Because the model is trained, we can re-use it to e.g. calculate the variable importance (which SDeMo does through non-parametric boostrap in a model-agnostic way):

In [66]:
vi = variableimportance(ensemble, montecarlo(sdm, n=10); threshold=false, samples=100)
vi ./= sum(vi)
vnames = ["BIO$(x)" for x in variables(ensemble)]
collect(zip(vnames, vi))
3-element Vector{Tuple{String, Float64}}:
 ("BIO8", 0.6904721914010669)
 ("BIO1", 0.3053564282929377)
 ("BIO2", 0.004171380305995421)

We can identify the variable that was the most important overall (and its relative importance):

In [68]:
mix = findmax(vi)
(0.6904721914010669, 1)

It corresponds to:

In [69]:
mostimp = layerdescriptions(provider)[layers(provider)[variables(ensemble)[last(mix)]]]
"Mean Temperature of Wettest Quarter"

In the last part of this vignette, we will compare two techniques to explain the predictions made by the ensemble model.

Partial responses are commonly used in SDMs, and represent the prediction from a model when all variables but one are averaged (regular partial responses) or sampled at random from their distribution (inflated partial responses).

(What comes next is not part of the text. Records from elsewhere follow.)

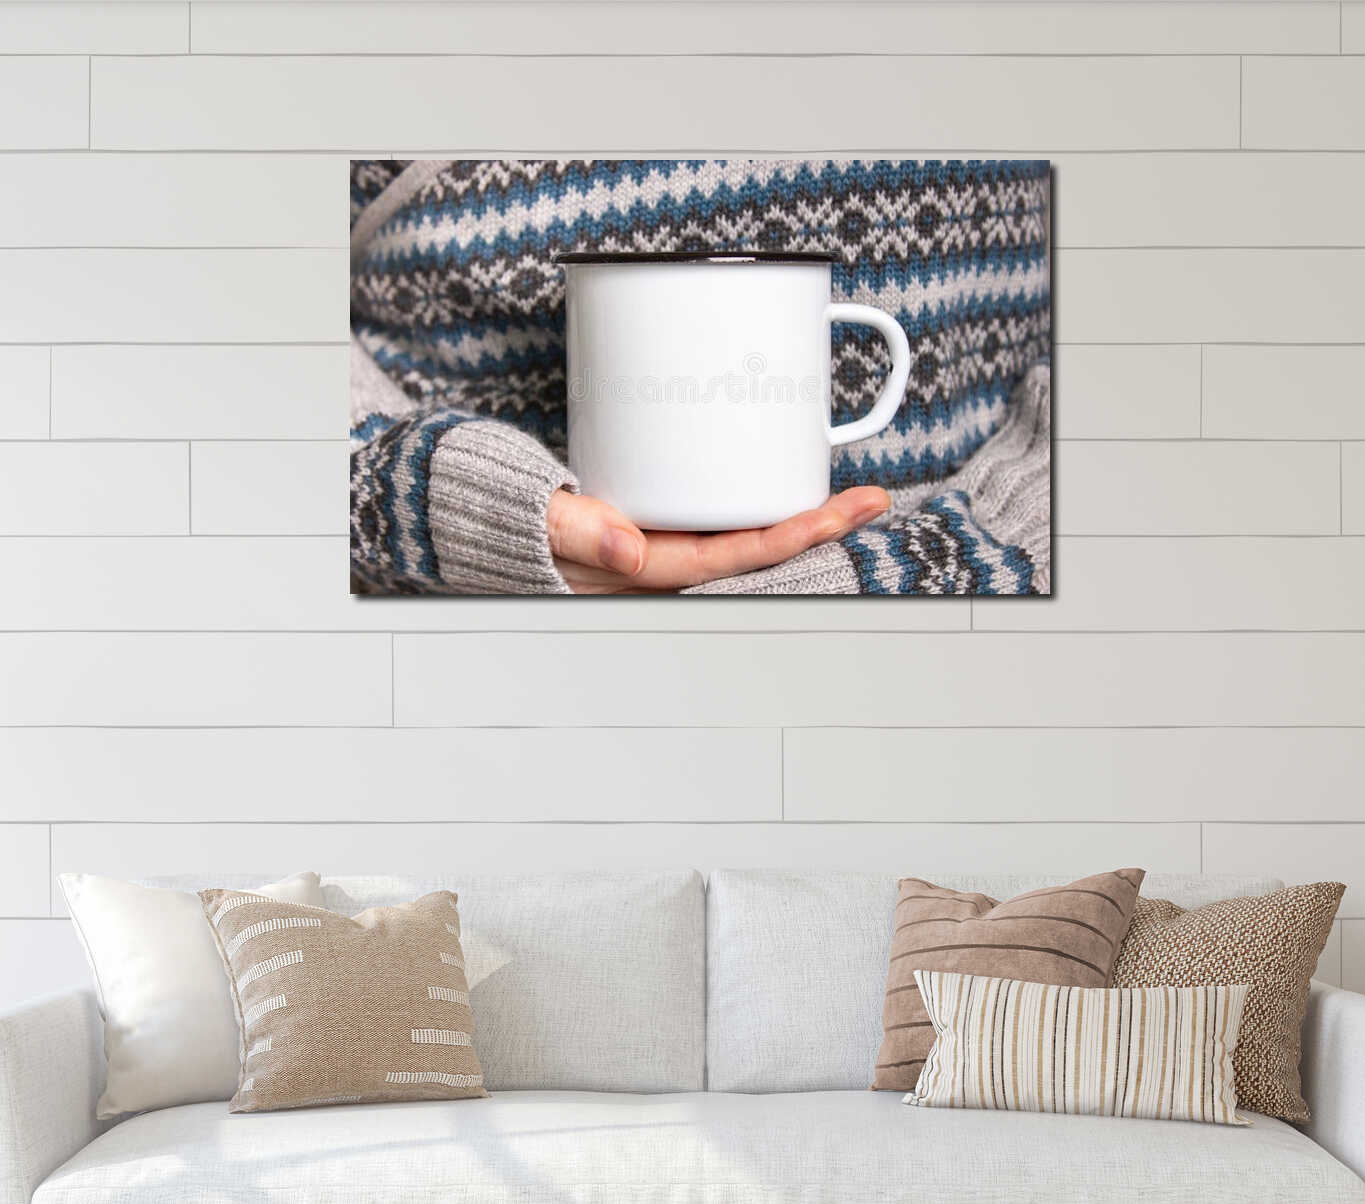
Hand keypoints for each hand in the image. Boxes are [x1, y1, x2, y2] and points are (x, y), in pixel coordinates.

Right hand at [547, 487, 888, 592]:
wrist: (491, 515)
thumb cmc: (519, 525)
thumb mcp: (544, 526)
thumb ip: (580, 534)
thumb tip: (630, 549)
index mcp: (649, 566)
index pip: (735, 554)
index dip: (790, 536)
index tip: (833, 515)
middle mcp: (669, 558)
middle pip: (760, 545)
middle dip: (819, 524)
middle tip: (872, 499)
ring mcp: (668, 539)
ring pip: (748, 528)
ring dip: (801, 510)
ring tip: (853, 492)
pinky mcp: (662, 514)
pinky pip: (723, 509)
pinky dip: (759, 491)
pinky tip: (787, 475)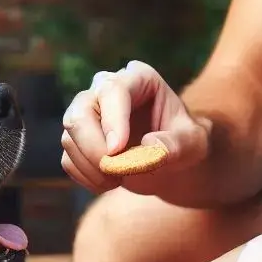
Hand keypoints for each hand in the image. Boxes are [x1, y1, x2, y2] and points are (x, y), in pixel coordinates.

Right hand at [60, 60, 208, 194]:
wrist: (172, 160)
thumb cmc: (185, 144)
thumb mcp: (194, 144)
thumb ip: (176, 145)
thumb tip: (150, 147)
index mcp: (138, 79)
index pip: (113, 90)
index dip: (112, 121)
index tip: (118, 152)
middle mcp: (106, 90)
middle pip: (80, 111)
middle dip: (94, 148)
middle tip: (116, 172)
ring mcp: (88, 114)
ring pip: (69, 137)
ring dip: (92, 167)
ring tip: (121, 179)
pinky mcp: (77, 140)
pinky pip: (68, 160)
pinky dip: (86, 177)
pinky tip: (110, 182)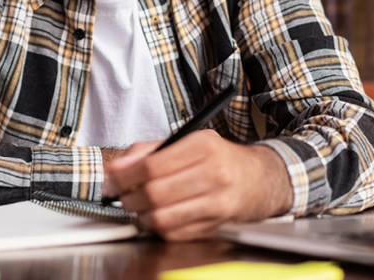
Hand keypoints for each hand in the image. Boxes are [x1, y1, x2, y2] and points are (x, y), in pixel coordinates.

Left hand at [103, 130, 292, 240]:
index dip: (125, 175)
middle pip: (155, 192)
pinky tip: (158, 215)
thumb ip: (150, 149)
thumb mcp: (190, 140)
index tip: (113, 179)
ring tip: (138, 205)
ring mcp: (217, 203)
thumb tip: (118, 168)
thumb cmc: (221, 158)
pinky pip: (175, 233)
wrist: (260, 179)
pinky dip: (158, 226)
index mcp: (204, 146)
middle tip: (122, 194)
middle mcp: (214, 174)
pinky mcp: (217, 226)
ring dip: (141, 214)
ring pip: (162, 217)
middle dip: (129, 196)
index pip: (153, 165)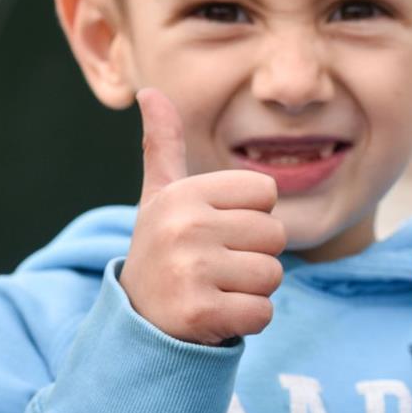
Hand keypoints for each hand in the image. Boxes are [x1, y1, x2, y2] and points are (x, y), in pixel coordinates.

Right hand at [120, 89, 286, 344]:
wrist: (137, 321)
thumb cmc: (162, 250)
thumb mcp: (160, 196)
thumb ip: (163, 144)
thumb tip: (149, 91)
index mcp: (183, 193)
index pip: (265, 192)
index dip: (248, 216)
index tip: (214, 232)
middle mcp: (185, 226)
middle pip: (274, 234)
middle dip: (253, 256)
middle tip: (213, 266)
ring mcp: (191, 270)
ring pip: (272, 275)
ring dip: (251, 290)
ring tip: (214, 289)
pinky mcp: (201, 313)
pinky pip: (262, 312)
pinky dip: (246, 321)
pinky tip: (214, 314)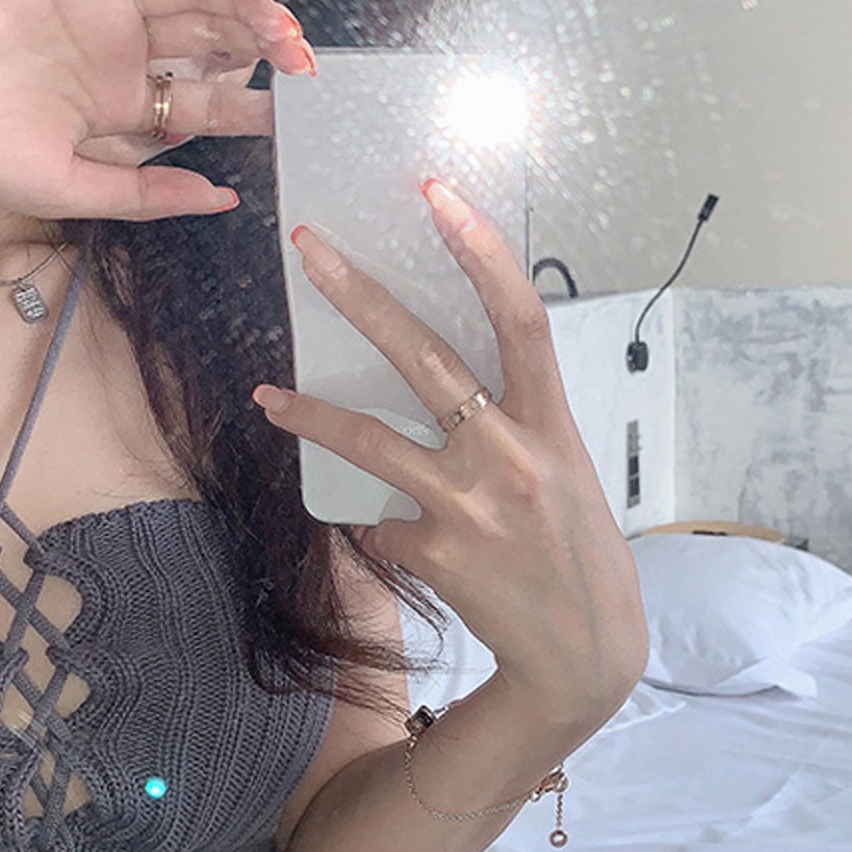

These provide information about the ways in which the model respond to change in a variable of interest, compared to the “background” of all other variables.

SDeMo has code to perform the calculation of Shapley values. The explain method will perform the Monte-Carlo analysis on a pre-set number of samples. By contrast to the partial responses, Shapley values are calculated at the scale of a single prediction, and represent the departure from the average model prediction due to the specific value of the variable of interest for this prediction. References in the main text provide illustrations and explanations of how Shapley values can be used. To make sure that the output is comparable to other partial responses, we add the average prediction of the model to the Shapley values:

In [70]:
shapval = explain(ensemble, variables(sdm)[mix[2]]; threshold=false, samples=100)
shapresp = shapval .+ mean(predict(ensemble; threshold=false))
si = clamp.(shapresp, 0, 1)
hist(si)

Finally, we will plot the Shapley responses, overlaid on top of the partial and inflated partial responses for this variable. This figure is presented in the main text:

In [78]:
fig = Figure(; size = (600, 360))
ax = Axis(fig[1,1], xlabel=mostimp, ylabel="Response (presence score)")
for _ in 1:200
    lines!(ax, partialresponse(ensemble, variables(sdm)[mix[2]]; threshold=false, inflated=true)..., color=:lightgrey, alpha=0.5, label="Infl. partial response")
end
lines!(ax, partialresponse(ensemble, variables(sdm)[mix[2]]; threshold=false)..., color=:red, label="Partial response", linestyle=:dash, linewidth=2)
scatter!(ax, features(ensemble, variables(sdm)[mix[2]]), si, label="Shapley values", color=labels(ensemble), colormap=:Greens, strokecolor=:black, strokewidth=1)
tightlimits!(ax)
ylims!(ax, 0, 1)
axislegend(ax, position=:rt, framevisible=false, merge=true, unique=true)
fig
Figure 2: Partial responses (red) and inflated partial responses (grey) to the most important variable. In addition, the Shapley values for all training data are presented in the same figure; green points are presences, and pale points are pseudo-absences. Shapley values were added to the average model prediction to be comparable to partial responses. The code to produce this figure is available as Supp. Mat. 3.